If the first election next year is marred by widespread violence, you can be sure it will set a dangerous tone for extreme atrocities in the presidential election that will follow later. An election riddled with malpractices will send the wrong message about other elections. Overall, ongoing violence across the country will continue to test the readiness of citizens to tolerate one another and the willingness of politicians to allow voters to decide who should govern them.
Next year’s elections will expose to the world the kind of democracy we practice and the strategies we adopt to elect political leaders. We have an opportunity to show the world our preference, whether we prefer to auction our votes to politicians, whether we prefer political intimidation and cheating, or whether we cherish the true principles of democracy evidenced by freedom and evenhandedness in our decision-making process. The choice is ours.
Research shows that Nigerian politicians do not usually express eagerness to participate in a political system in which they are required to give and give without an opportunity to enrich themselves. Elected officials see their victory as a path to a pot of gold through which they will acquire wealth illegally. The moment politicians discover the lucre that would accrue to them following successful election, virtually everyone else seeking political office would be tempted to grab the golden pot. This is why many politicians want to win at all costs.
When politicians put their lives on the line, which is rarely the case, it is usually for reasons of personal financial exploitation. Let me be clear here. Nigerian politicians do not fight to kill their opponents literally because they want to serve their people. That is not the case. Politicians fight for opportunities to enhance their financial position, and to enrich themselves unlawfully on the excuse that they want to serve their local constituency. Self-immolation is not one of the key attributes of Nigerian politicians.
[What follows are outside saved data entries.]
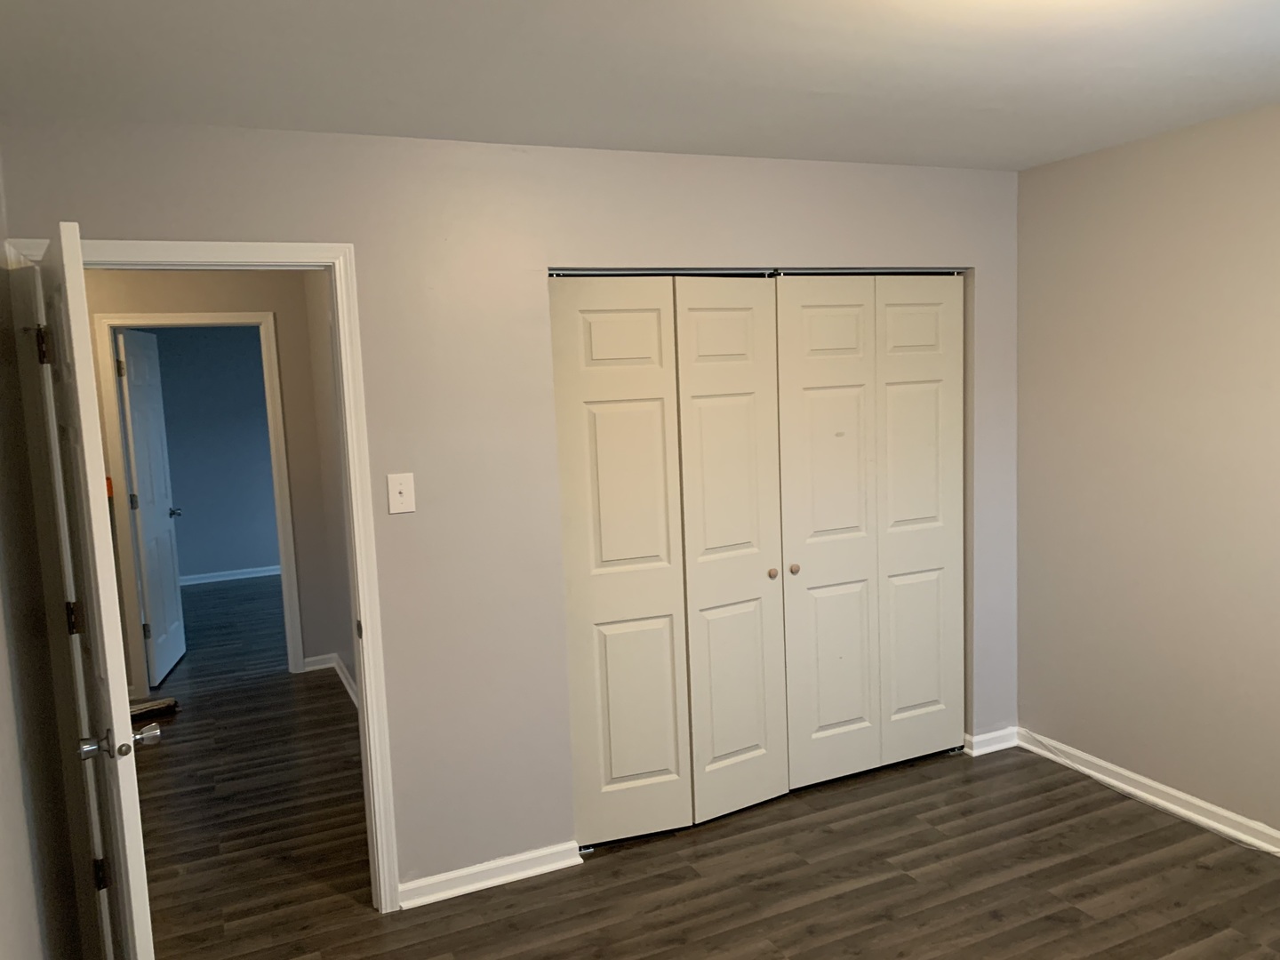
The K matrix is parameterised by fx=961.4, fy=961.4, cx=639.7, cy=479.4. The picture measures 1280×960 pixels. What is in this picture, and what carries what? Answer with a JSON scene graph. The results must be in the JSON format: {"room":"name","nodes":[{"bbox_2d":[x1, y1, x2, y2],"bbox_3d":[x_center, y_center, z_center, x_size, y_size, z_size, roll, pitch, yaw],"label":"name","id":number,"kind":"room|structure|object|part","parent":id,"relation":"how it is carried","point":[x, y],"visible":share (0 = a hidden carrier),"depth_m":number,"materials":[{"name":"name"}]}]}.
{"room":"bedroom","nodes":[
{"label":"bedroom","id":0,"kind":"room"},
{"bbox_2d":[0,154,82,959],"bbox_3d":[-1.009,0.403,1.095,0.125,2.438,3.891,-5,7,-24],"label":"left wall","id":1,"kind":"structure","parent":0,"point":[22,824],"depth_m":2.31,"materials":[{"name":"paint"}]},
{"bbox_2d":[139,325,281,582],"bbox_3d":[-3.656,-0.319,8.508,3.723,2.456,0.119,-5,7,-24],"label":"far room wall","id":2,"kind":"structure","parent":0,"point":[218,342],"depth_m":8.42,"materials":[{"name":"blue paint"}]},
{"bbox_2d":[178,564,280,584],"bbox_3d":[-3.560,0.842,8.658,3.399,0.085,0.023,-5,7,-24],"label":"far room baseboard","id":3,"kind":"structure","parent":2,"relation":"attached to","point":[215,579],"depth_m":8.59,"materials":[{"name":"white paint"}]},
{"bbox_2d":[81,267,340,686],"bbox_3d":[-2.870,0.006,5.286,3.228,2.441,0.118,-5,7,-24],"label":"hallway wall","id":4,"kind":"structure","parent":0,"point":[247,302],"depth_m":5.52,"materials":[{"name":"beige paint"}]},
{"bbox_2d":[96,307,303,693],"bbox_3d":[-2.470,0.137,5.469,0.900,2.116,0.144,-5,7,-24],"label":"hallway door frame","id":5,"kind":"structure","parent":4,"relation":"attached to","point":[192,316],"depth_m":5.36,"materials":[{"name":"white paint"}]},
{"bbox_2d":[115,328,187,687],"bbox_3d":[-2.920,0.147,5.781,0.155,2.030,0.757,-4,7,-13],"label":"far door","id":6,"kind":"structure","parent":5,"relation":"attached to","point":[136,439],"depth_m":5.68,"materials":[{"name":"white paint"}]},
{"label":"hinge","id":7,"kind":"part","parent":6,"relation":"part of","materials":[{"name":"metal"}]},
{"bbox_2d":[304,272,358,708],"bbox_3d":[-1.228,0.037,4.383,0.121,2.447,3.003,-5,7,-24],"label":"hallway side wall","id":8,"kind":"structure","parent":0,"point":[327,342],"depth_m":5.26,"materials":[{"name":"paint"}]},
{"bbox_2d":[304,652,358,707],"bbox_3d":[-1.300,1.194,4.638,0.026,0.084,2.603,-5,7,-24],"label":"hallway baseboard","id":9,"kind":"structure","parent":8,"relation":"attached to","point":[346,681],"depth_m":5.39,"materials":[{"name":"white paint"}]},
{"bbox_2d":[0,115,1015,902],"bbox_3d":[0.002,0.093,3.422,3.616,2.442,0.122,-5,7,-24],"label":"back wall","id":10,"kind":"structure","parent":0,"point":[398,528],"depth_m":3.14,"materials":[{"name":"paint"}]},
{"bbox_2d":[1,232,403,919],"bbox_3d":[-1.255,0.364,2.891,0.903,2.112,0.159,-5,7,-24],"label":"door frame","id":11,"kind":"structure","parent":10,"relation":"attached to","point":[361,604],"depth_m":2.78,"materials":[{"name":"white paint"}]},
{"bbox_2d":[32,224,156,959],"bbox_3d":[-1.383,0.447,2.448,0.165,2.044,0.775,-7,8,-34],"label":"open door","id":12,"kind":"structure","parent":11,"relation":"attached to","point":[125,719],"depth_m":2.18,"materials":[{"name":"white paint"}]},
{"bbox_3d":[-1.633,-0.363,2.640,0.031,0.107,0.027,-7,8,-34],"label":"hinge","id":13,"kind":"part","parent":12,"relation":"part of","materials":[{"name":"metal"}]},
{"bbox_3d":[-1.577,0.391,2.692,0.032,0.097,0.030,-7,8,-34],"label":"hinge","id":14,"kind":"part","parent":12,"relation":"part of","materials":[{"name":"metal"}]},
{"bbox_3d":[-1.541,1.129,2.760,0.031,0.095,0.029,-7,8,-34],"label":"hinge","id":15,"kind":"part","parent":12,"relation":"part of","materials":[{"name":"black metal"}]},
{"bbox_3d":[-1.189,0.589,2.187,0.164,0.061,0.100,-7,8,-34],"label":"doorknob","id":16,"kind":"part","parent":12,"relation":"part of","materials":[{"name":"silver metal"}]},
{"bbox_2d":[385,472,415,513],"bbox_3d":[-0.740,0.043,2.979,0.077,0.122,0.019,-5,7,-24],"label":"light switch","id":17,"kind":"object","parent":10,"relation":"attached to","point":[404,488],"visible":0.98,"depth_m":2.98,"materials":[{"name":"white plastic"}]},
{"bbox_2d":[399,840,584,908],"bbox_3d":[-0.506,1.325,3.230,0.628,0.079,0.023,-5,7,-24],"label":"baseboard","id":18,"kind":"structure","parent":10,"relation":"attached to","point":[444,893],"depth_m":3.22,"materials":[{"name":"white paint"}]},
{"bbox_2d":[548,275,784,849],"bbox_3d":[0.134,0.274,3.470,0.854,2.028,0.081,-5,7,-24],"label":"bifold closet door","id":19,"kind":"structure","parent":10,"relation":"in","point":[597,549],"depth_m":3.45,"materials":[{"name":"paint"}]},
{"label":"panel","id":20,"kind":"part","parent":19,"relation":"part of","materials":[{"name":"white paint"}]},
{"bbox_3d":[0.353,0.292,3.651,0.448,2.050,0.121,-5,7,-24],"label":"panel","id":21,"kind":"part","parent":19,"relation":"part of","materials":[{"name":"white paint"}]},
{"bbox_3d":[0.505,0.359,3.705,0.034,0.038,0.038,-5,7,-24],"label":"knob","id":22,"kind":"part","parent":19,"relation":"part of","materials":[{"name":"metal"}]},
{"bbox_2d":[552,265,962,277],"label":"closet door track","id":23,"kind":"object","parent":10,"relation":"attached to","point":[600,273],"visible":0.61,"depth_m":3.57,"materials":[{"name":"silver metal"}]},
{"bbox_2d":[776,272,965,790],"bbox_3d":[0.947,0.194,3.863,0.896,2.032,0.079,-5,7,-24],"label":"bifold closet door","id":24,"kind":"structure","parent":10,"relation":"in","point":[820,399],"depth_m":3.84,"materials":[{"name":"white paint"}]},
{"bbox_3d":[0.597,0.349,3.767,0.034,0.038,0.037,-5,7,-24],"label":"knob","id":25,"kind":"part","parent":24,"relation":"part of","materials":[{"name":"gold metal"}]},
{"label":"panel","id":26,"kind":"part","parent":24,"relation":"part of","materials":[{"name":"white paint"}]},
{"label":"panel","id":27,"kind":"part","parent":24,"relation":"part of","materials":[{"name":"white paint"}]},
{"bbox_2d":[965,726,1019,755],"bbox_3d":[1.526,1.127,4.144,0.268,0.080,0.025,-5,7,-24],"label":"baseboard","id":28,"kind":"structure","parent":10,"relation":"attached to","point":[987,738],"depth_m":4.13,"materials":[{"name":"white paint"}]},
{"bbox_2d":[0,0,1279,170],"bbox_3d":[0.059,-1.111,2.712,4.599,0.107,6.652,-5,7,-24],"label":"ceiling","id":29,"kind":"structure","parent":0,"point":[1040,160],"depth_m":2.40,"materials":[{"name":"white paint"}]},
{"bbox_2d":[106,557,1279,959],"bbox_3d":[-0.978,1.284,4.475,5.392,0.102,10.185,-5,7,-24],"label":"floor","id":30,"kind":"structure","parent":0,"point":[793,918],"depth_m":3.26,"materials":[{"name":"brown laminate"}]},
{"bbox_2d":[128,696,179,719],"bbox_3d":[-2.640,1.207,5.058,0.357,0.067,0.235,-8,9,-44],"label":"object","id":31,"kind":"object","parent":30,"relation":"on","point":[152,706],"visible":0.53,"depth_m":5.05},
{"bbox_2d":[1014,94,1279,852],"bbox_3d":[2.402,0.091,2.479,0.124,2.451,3.743,-5,7,-24],"label":"right wall","id":32,"kind":"structure","parent":0,"point":[1170,224],"depth_m":3.47,"materials":[{"name":"beige paint"}]},
{"bbox_2d":[1017,728,1279,859],"bbox_3d":[2.411,1.269,2.525,0.019,0.086,3.682,-5,7,-24],"label":"baseboard","id":33,"kind":"structure","parent":32,"relation":"attached to","point":[1180,811],"depth_m":3.57,"materials":[{"name":"white paint"}]},
{"bbox_2d":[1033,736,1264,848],"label":"cable","id":34,"kind":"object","parent":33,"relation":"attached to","point":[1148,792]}
]}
Ahead of the 2019 elections, voters must know they have the ultimate power to determine the outcome of the elections. They can exercise that power by refusing to be manipulated by politicians, by refusing to sell their votes, and by ensuring that political candidates are compelled to present clearly articulated programmes of how they plan to improve the living conditions of the less-privileged members of our society. Judging politicians by their promises is like placing your trust in the hands of certified robbers.